Please revise the entries below, changing every "chart" to "graph" and keeping everything else the same. Leave the pictures out of your version.

Segment Open

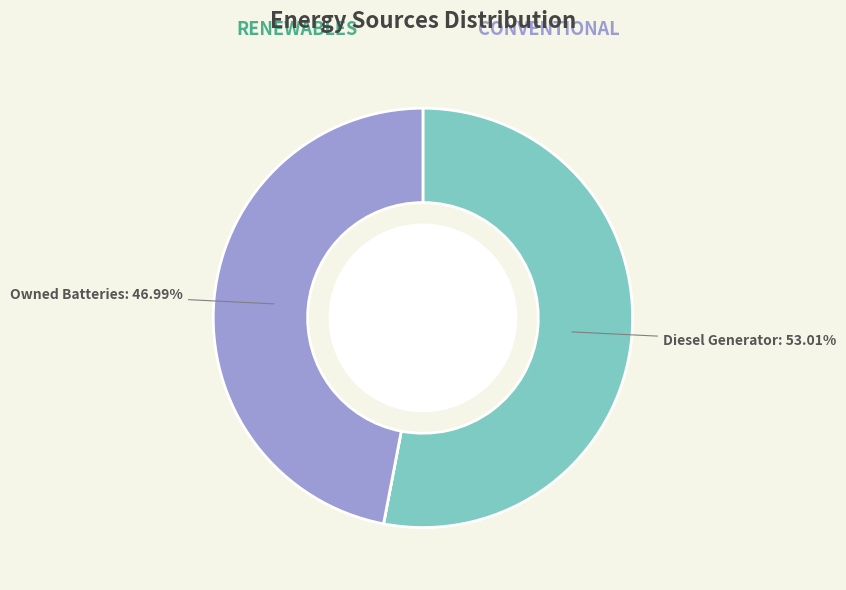

Is there a majority slice in this chart?

Yes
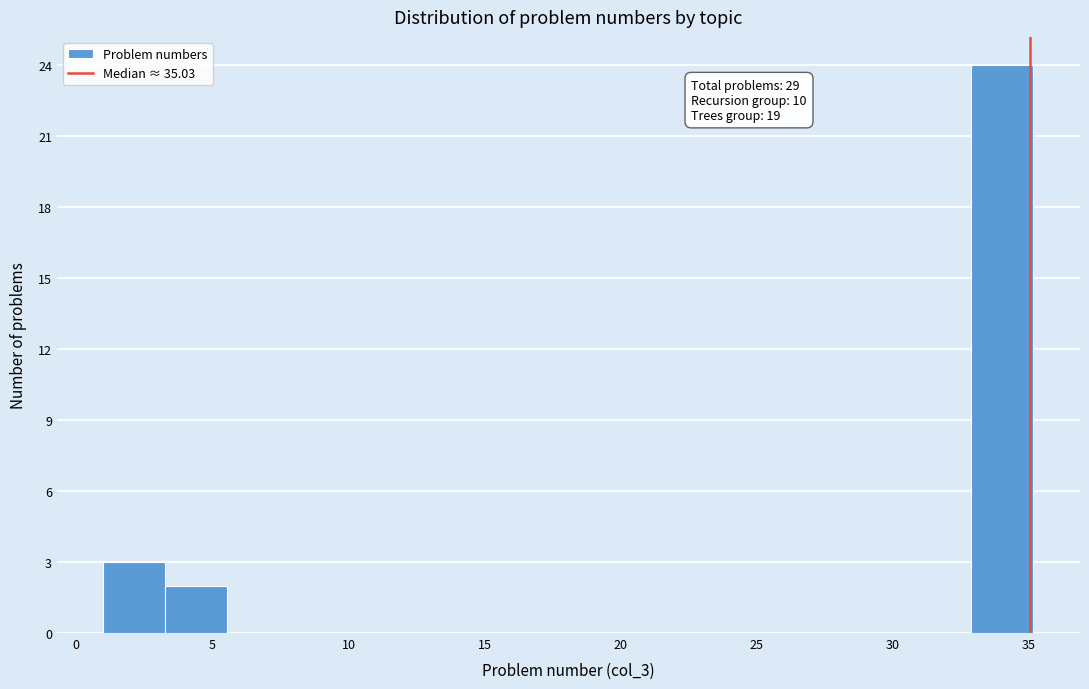

Which range on the x-axis has the tallest bar?

33.0 to 35.0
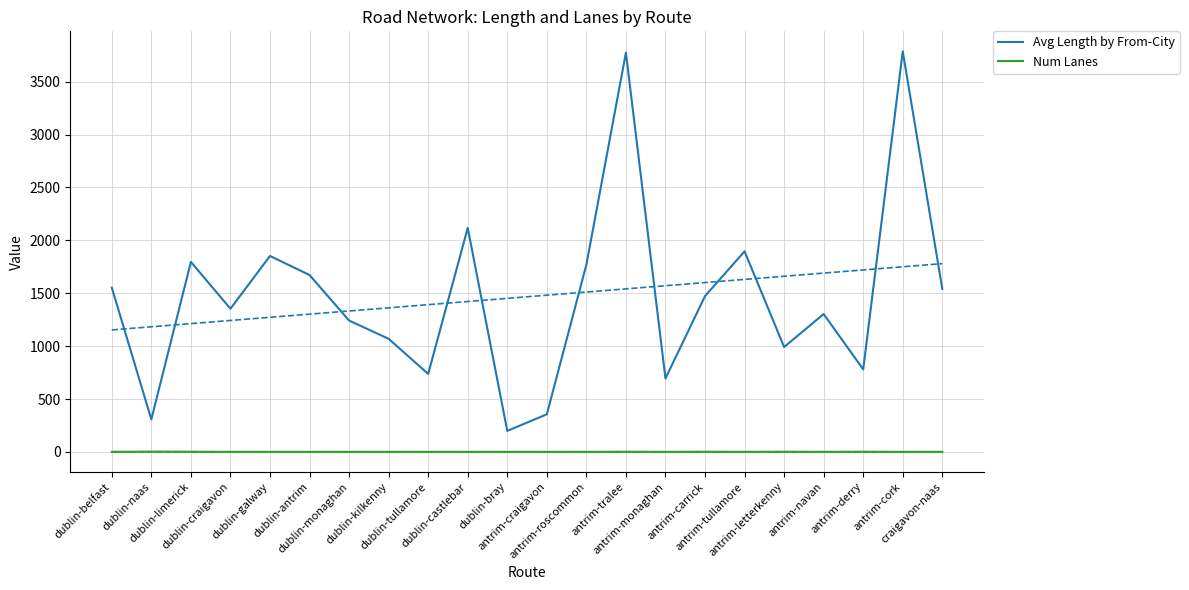

At which label does Avg Length by From-City reach its peak?

antrim-cork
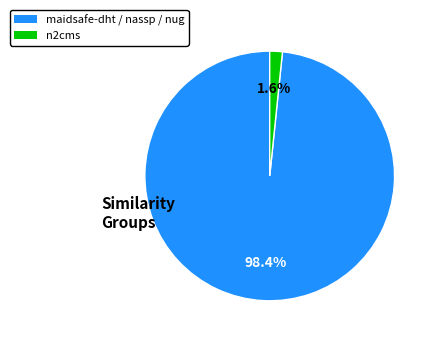

Count the number of slices in the pie.

2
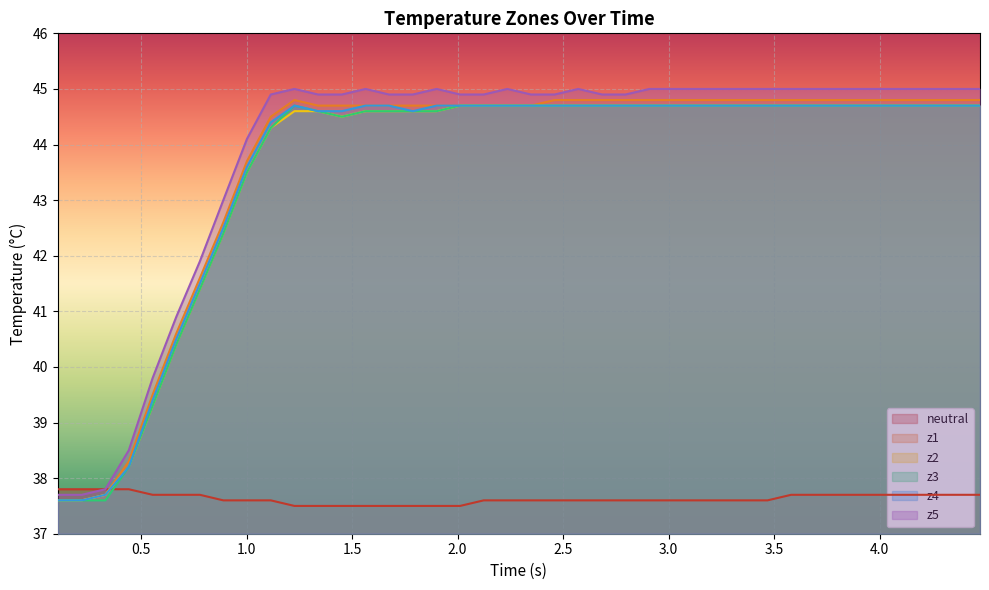

Count the number of categories in the chart.

40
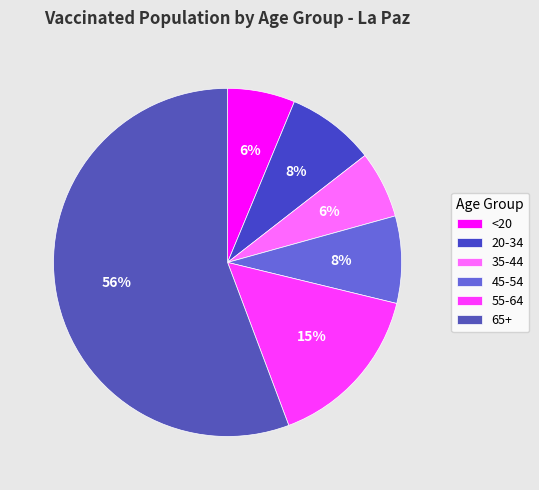

Between 65+ and 35-44, which is larger?

65+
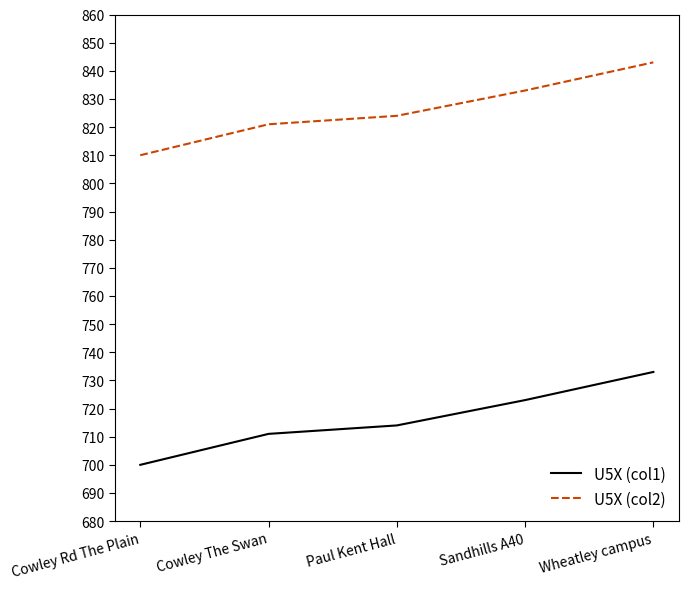

The U5X (col2) series shows 454 at Wheatley campus. True or false?

False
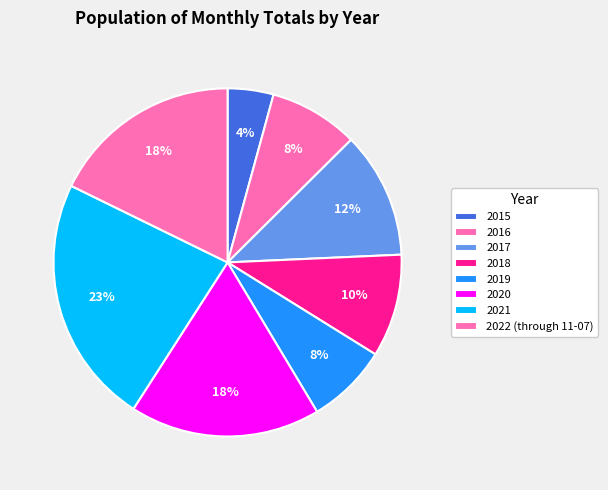

To the nearest percent, what is the difference between the 2019 and 2018 slice percentages?

2%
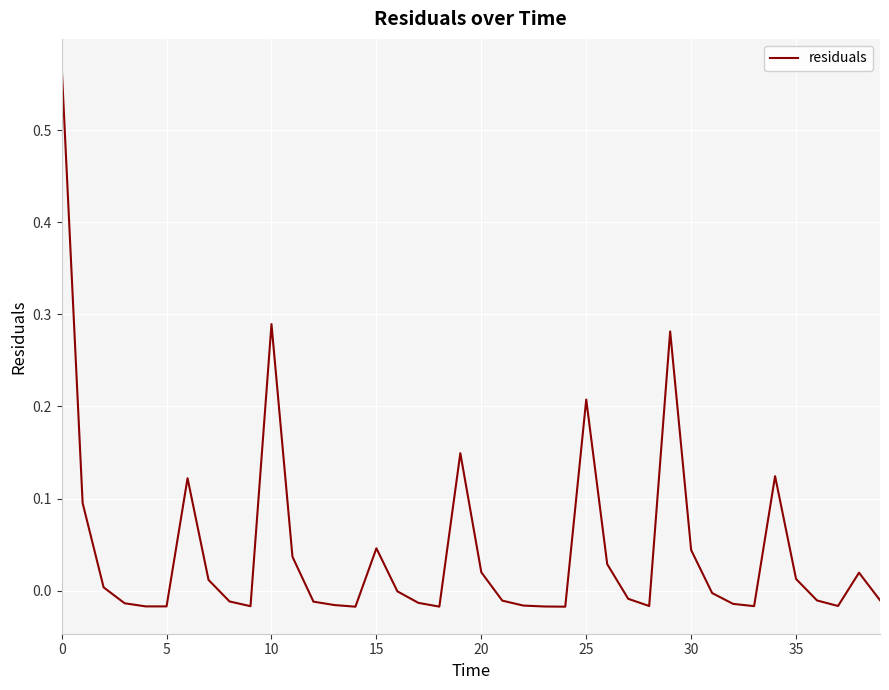

Is this an area chart (filled region under the line)?

No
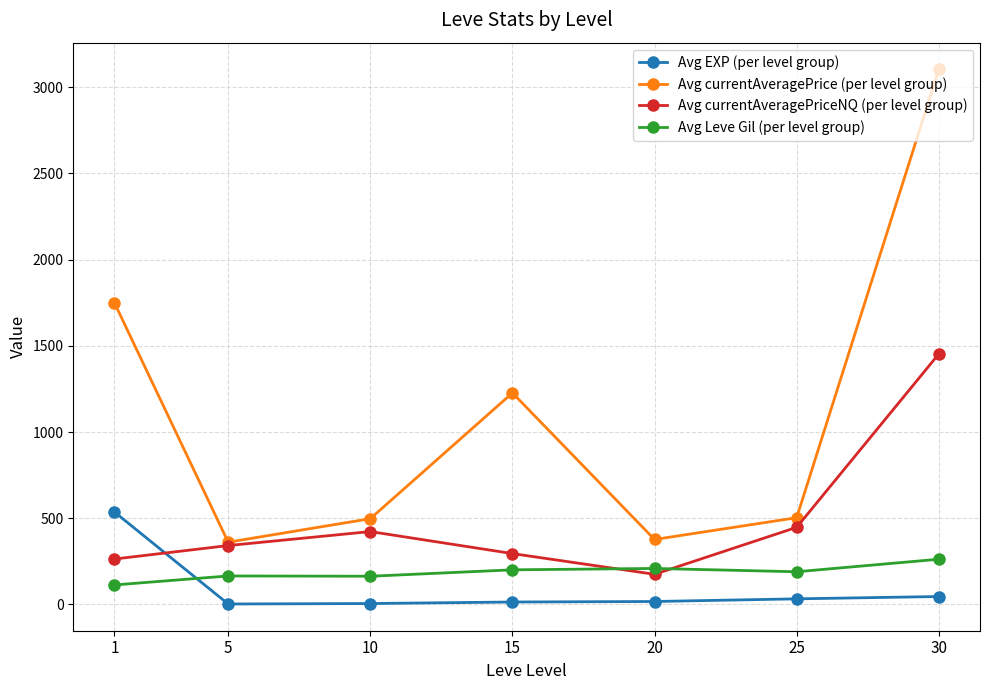

Does the chart display data point markers on the line(s)?

Yes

Segment Closed

## Written response
Is there a majority slice in this graph?

Yes

Which range on the x-axis has the tallest bar?

33.0 to 35.0

At which label does Avg Length by From-City reach its peak?

antrim-cork

Count the number of slices in the pie.

2

Count the number of categories in the graph.

40

Between 65+ and 35-44, which is larger?

65+

The U5X (col2) series shows 454 at Wheatley campus. True or false?

False

To the nearest percent, what is the difference between the 2019 and 2018 slice percentages?

2%

Is this an area graph (filled region under the line)?

No

Does the graph display data point markers on the line(s)?

Yes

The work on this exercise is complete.